Second, and perhaps most dangerous, they can place themselves inside
existing files. And if those existing files happen to be files that
comprise part of Windows itself, things get ugly, fast.
And I’m guessing it’s this later scenario you’re seeing.
The word “critical” in the error message doesn’t mean that the infection is critical (it may or may not be), it means that the file in which the infection was found is a “critical system file”. That means the virus has modified and placed itself inside a file which is critical to Windows being able to run. You can’t simply remove the infected file – Windows won’t run without it.
A great example is our friend “svchost.exe“. That file is a required component of Windows. It’s “critical” to Windows being able to operate. Remove it, and Windows won’t even boot.
Knowing that it’s required, virus writers often target it – they create malware that actually infects the file svchost.exe by modifying it. Why? Because they know that you can’t just delete it.
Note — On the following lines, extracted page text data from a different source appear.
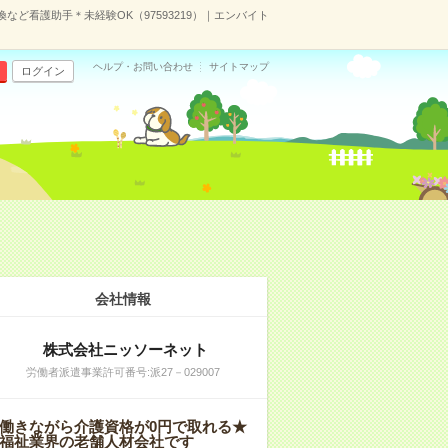
ど看護助手＊未経験OK（97593219）｜エンバイト
ヘルプ・お問い合わせ
サイトマップ
ログイン
会社情報
株式会社ニッソーネット
労働者派遣事業許可番号:派27－029007
働きながら介護資格が0円で取れる★
福祉業界の老舗人材会社です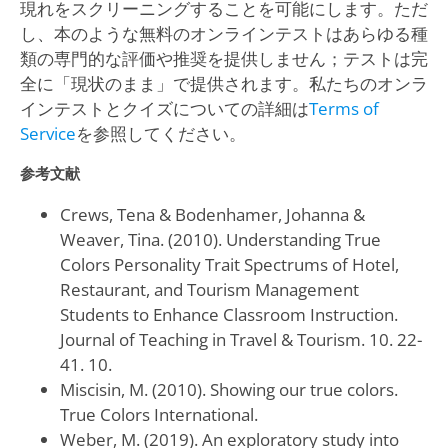
現れをスクリーニングすることを可能にします。ただ
し、本のような無料のオンラインテストはあらゆる種
類の専門的な評価や推奨を提供しません；テストは完
全に「現状のまま」で提供されます。私たちのオンラ
インテストとクイズについての詳細は
Terms of
Service
を参照してください。
参考文献
Crews, Tena & Bodenhamer, Johanna &
Weaver, Tina. (2010). Understanding True
Colors Personality Trait Spectrums of Hotel,
Restaurant, and Tourism Management
Students to Enhance Classroom Instruction.
Journal of Teaching in Travel & Tourism. 10. 22-
41. 10.
Miscisin, M. (2010). Showing our true colors.
True Colors International.
Weber, M. (2019). An exploratory study into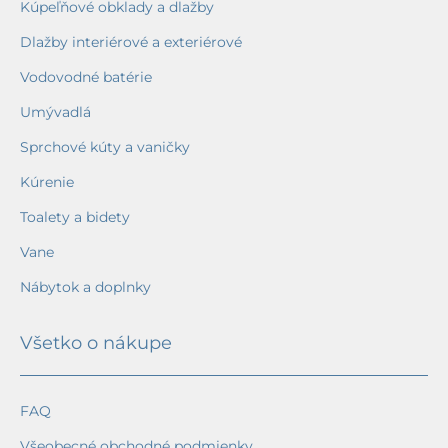
Kúpeľňové obklady a dlažby
Dlažby interiérové a exteriérové
Vodovodné batérie
Umývadlá
Sprchové kúty a vaničky
Kúrenie
Toalety a bidety
Vane
Nábytok a doplnky
Všetko o nákupe
FAQ
Všeobecné obchodné podmienky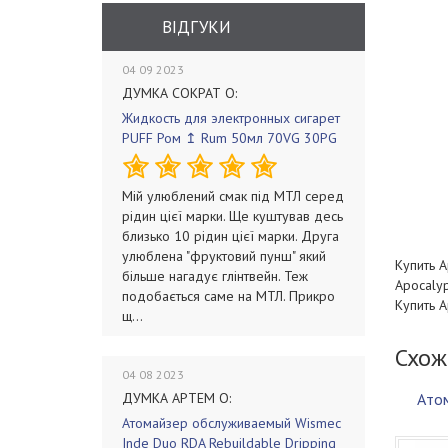
ВІДГУКИ
04 09 2023
ДУМКА СОКРАТ О:
Жидкость для электронных сигарет
PUFF Ром ↥ Rum 50мл 70VG 30PG
Мій улюблений смак під МТЛ серед
рідин цієї марки. Ще куштував десь
близько 10 рідин цієї марки. Друга
улюблена "фруктовий пунш" який
Купить 
більше нагадує глінтвейн. Теж
Apocalyp
подобається саме на МТЛ. Прикро
Купить 
щ...
Схож
04 08 2023
ДУМКА АРТЕМ О:
Атом
Атомайзер обслуживаемый Wismec
Inde Duo RDA Rebuildable Dripping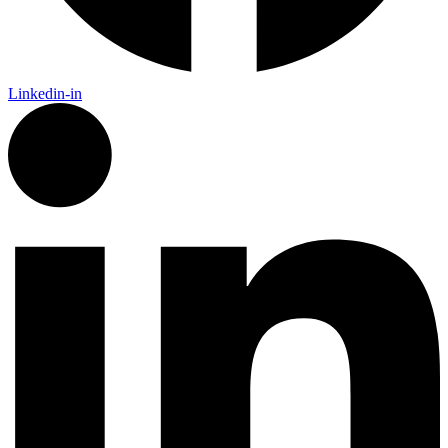
Linkedin-in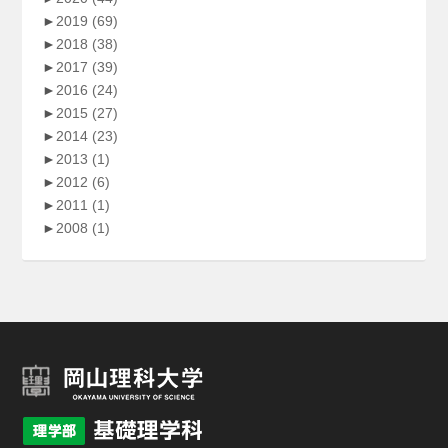
►
2019
(69)
►
2018
(38)
►
2017
(39)
►
2016
(24)
►
2015
(27)
►
2014
(23)
►
2013
(1)
►
2012
(6)
►
2011
(1)
►
2008
(1)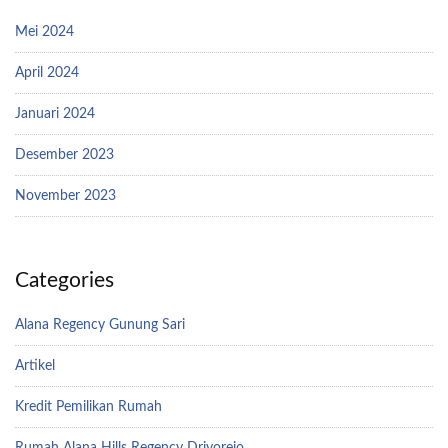
Mei 2024
April 2024
Januari 2024
Desember 2023
November 2023
Categories
Alana Regency Gunung Sari
Artikel
Kredit Pemilikan Rumah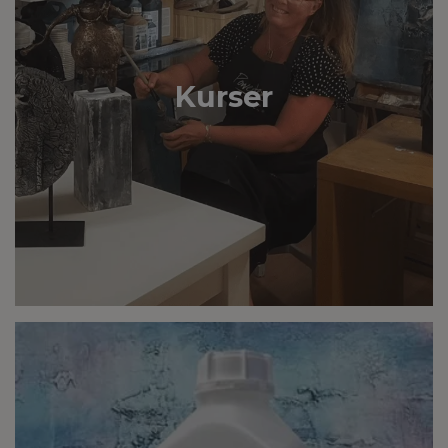
Kurser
That’s what “whitelisted” probably means. The file c:\windows\system32\svchost.exe is “whitelisted” because it can never be simply deleted. Doing so would crash your system and render it unbootable.
In fact, that’s where many anti-malware products just stop. Repairing an infected but otherwise required system file is not just difficult, it’s often beyond their abilities if not just plain impossible. That’s why you’re seeing it every day – your anti-malware program can’t fix it.
So, what to do?
By far the safest thing to do is backup, reformat and reinstall everything from scratch. I know, it’s a royal pain and a lot of work, but it’s the only way to be 100% certain you’ve removed any malware infestation. (Alternately, if you have an image backup from a time prior to the infection, you can restore to that.)
Windows actually includes some level of protection against this type of attack in the form of Windows File Protection – if critical system files are altered, Windows is supposed to be able to detect and recover from it. Obviously, this can be thwarted by sufficiently adept malware. The System File Checker will force a check of all system files, and if any are found altered will attempt to restore them from your original media. Like a full reinstall, this will likely require your original Windows Installation CDs. In addition, it should probably be run after having booted into safe mode, to increase the likelihood of it’s success.
Finally, if you know the infected file and you really like living on the edge, it may be possible to restore the file manually. I’m not going to spell out the details since it does require a level of familiarity with things best left to experts, but in short it involves booting from a different media (typically a Linux Live CD, or your Windows Recovery Console on your installation media), and manually expanding and copying the original file on top of the infected one. For most people, this should be considered a next-to-last resort, only because it’s rare that a virus that’s simple enough to be repaired by replacing a single file this way would have been sophisticated enough to infect system files. What that means is that it’s likely that even replacing a single infected file will not be enough to resolve the problem.